In a shocking incident within the cryptocurrency community, a single victim has suffered a staggering loss of $2.5 million due to a double phishing scam. As reported by the crypto compliance firm Cyvers, the victim was manipulated into sending an initial amount of 843,000 worth of Tether (USDT), only to part with an additional 2.6 million USDT approximately three hours later. Such occurrences underline the sophisticated tactics employed by scammers in today’s cryptocurrency ecosystem.
The scam employed a technique known as a zero-value transfer. This intricate form of onchain phishing exploits the token transfer functions of blockchain technology, tricking users into sending actual funds to fraudulent addresses.
Zero-value transfers manipulate the inherent trust users place in their transaction histories. By abusing the token transferFrom function, scammers transfer zero tokens from a victim’s wallet to a deceiving address, allowing their malicious activities to go undetected. Consequently, victims often mistakenly trust this address, believing it to be a familiar recipient, and continue to send real assets, resulting in significant losses.
This method represents a notable evolution from simpler address poisoning attacks, where scammers send minuscule amounts of cryptocurrency from addresses closely resembling real ones. The aim is to confuse users sufficiently to generate a pattern of mistakenly sending funds to the wrong address, subsequently leading to potential financial loss.
Escalating Threat Across Blockchain Platforms
Research conducted in January 2025 revealed alarming statistics; over 270 million address poisoning attempts were recorded on prominent platforms such as BNB Chain and Ethereum over a two-year period. Of these attempts, approximately 6,000 instances were successful, resulting in losses exceeding $83 million.
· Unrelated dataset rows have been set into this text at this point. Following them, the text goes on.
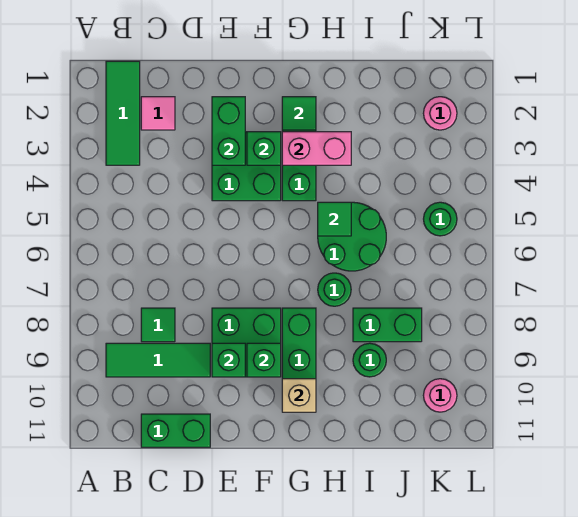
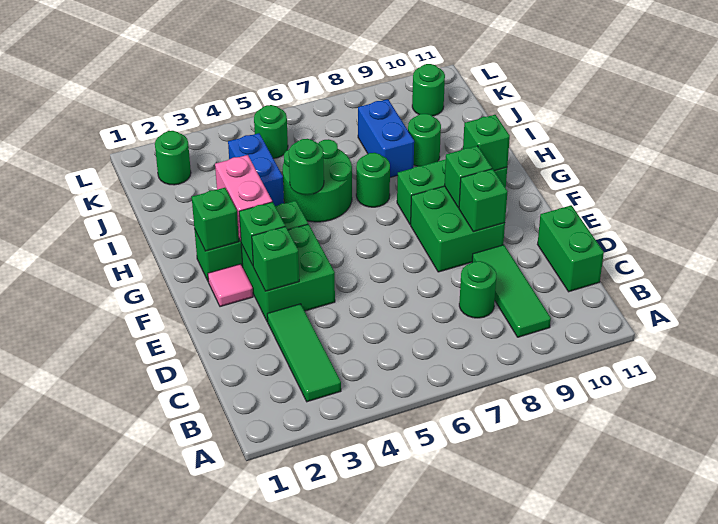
green 1x3 tile [106,61,140,165] -> green 1x3 tile turned to [267,304,341,402]
pink 1x1 tile [141,97,175,130] -> pink 1x1 tile moved to [208,264,253,307]
green 1x1 tile [141,308,175,342] -> green 1x1 round brick [459,261,497,318]
green 1x2 brick [212,97,245,165] -> green 1x1 brick [252,227,299,291]
green 1x1 tile [282,97,316,130] -> green 1x1 brick [192,188,239,251]
tan 1x1 brick [282,379,316,412] -> green 1x1 brick [463,115,510,171]
green 1x1 tile [318,202,351,236] -> green 1x1 round brick [289,139,324,195]
none -> blue 1x2 brick [228,133,284,206]
green 1x2 brick [353,308,422,342] -> blue 1x2 brick [358,99,414,177]
pink 1x1 round brick [423,97,457,130] -> green 1x1 round brick [155,131,191,185]
pink 1x1 round brick [423,379,457,412] -> green 1x1 round brick [412,64,445,116]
A growing number of initiatives, including an artificial intelligence tool developed by crypto cybersecurity firm Trugard, aim to address this issue. The technology boasts a claimed efficacy rate of 97% in detecting and preventing address poisoning attacks, although users must remain vigilant and informed about the evolving landscape of cryptocurrency scams.
As the cryptocurrency sector continues to flourish, so does the creativity and determination of those seeking to exploit it. Hence, it becomes increasingly crucial for cryptocurrency users to educate themselves on potential threats, remain aware of their transaction environments, and employ various security measures to safeguard their investments.